You can argue that these speeches only have aims of appeasing the crowds. But hours afterwards, threatening messages were sent out from the ministry of investment, headed by a Brotherhood minister, to private TV channels. They were threatened of being shut down if they continue to criticize the president.
So, the president meant it, “one year is enough.”
We now know that there was a list of 21 media figures and politicians, including myself, that were to be targeted and arrested.
So, the president meant it, “one year is enough.”
To those who dream of co-existence, how do you co-exist with he who wants to raise arms in your face and with he who considers killing you and imprisoning you or shutting down your media outlet as a victory for Islam?
To the Islamist who is weeping over democracy, you have usurped democracy. You spawned an unjust majority acting with superiority in the name of religion. You requested your president to shut down channels, besiege judicial institutions, torture those opposing your president at the Ittihadiya presidential palace. And you terrified a Coptic engineer who could not utter his name so his religion wouldn’t be figured out. You cheered for insulting the Shiites and did not care that they were killed. And in the end, you were going to overlook shutting down private channels because you would have considered that as a prevention of strife, a victory for Islam, an elimination of corruption and a response to the immortal chant “purge, purge the media.”

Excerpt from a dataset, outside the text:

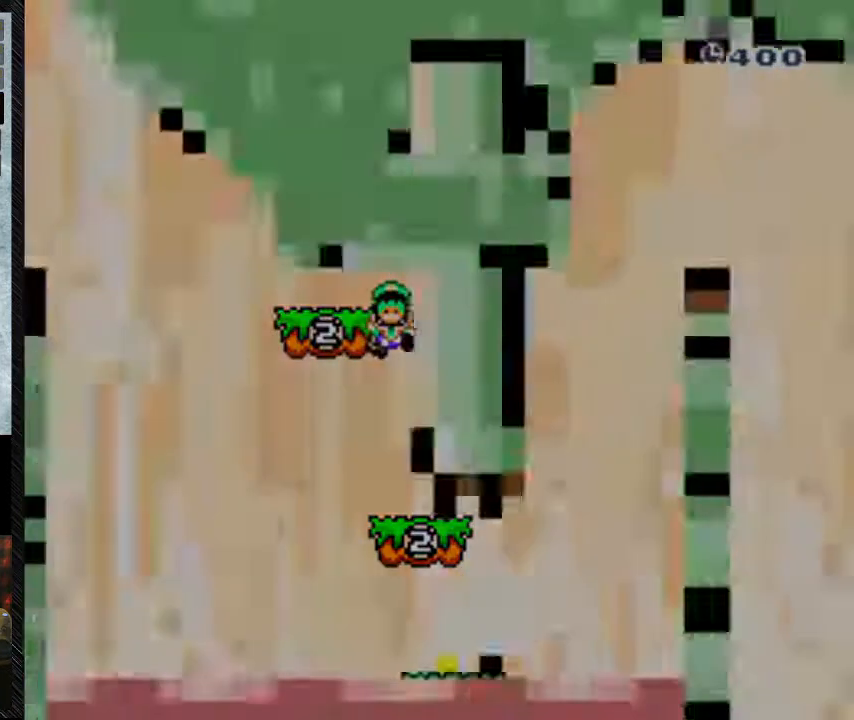
{"buttons": [], "events": []}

Therefore, after we finish our debates, remember how the situation will be if we had chosen the alternative truth and the parallel universe.
My dear reader, in the parallel world, you won’t read this article because its writer will either be imprisoned or killed. You will switch on your TV to watch Misr 25 broadcasting live footage of the burning studios of private TV channels. The people would be chanting “it’s done, the people have purged the media.” Protesters would be raising banners that will immortalize the president’s famous sentence: “one year is enough.”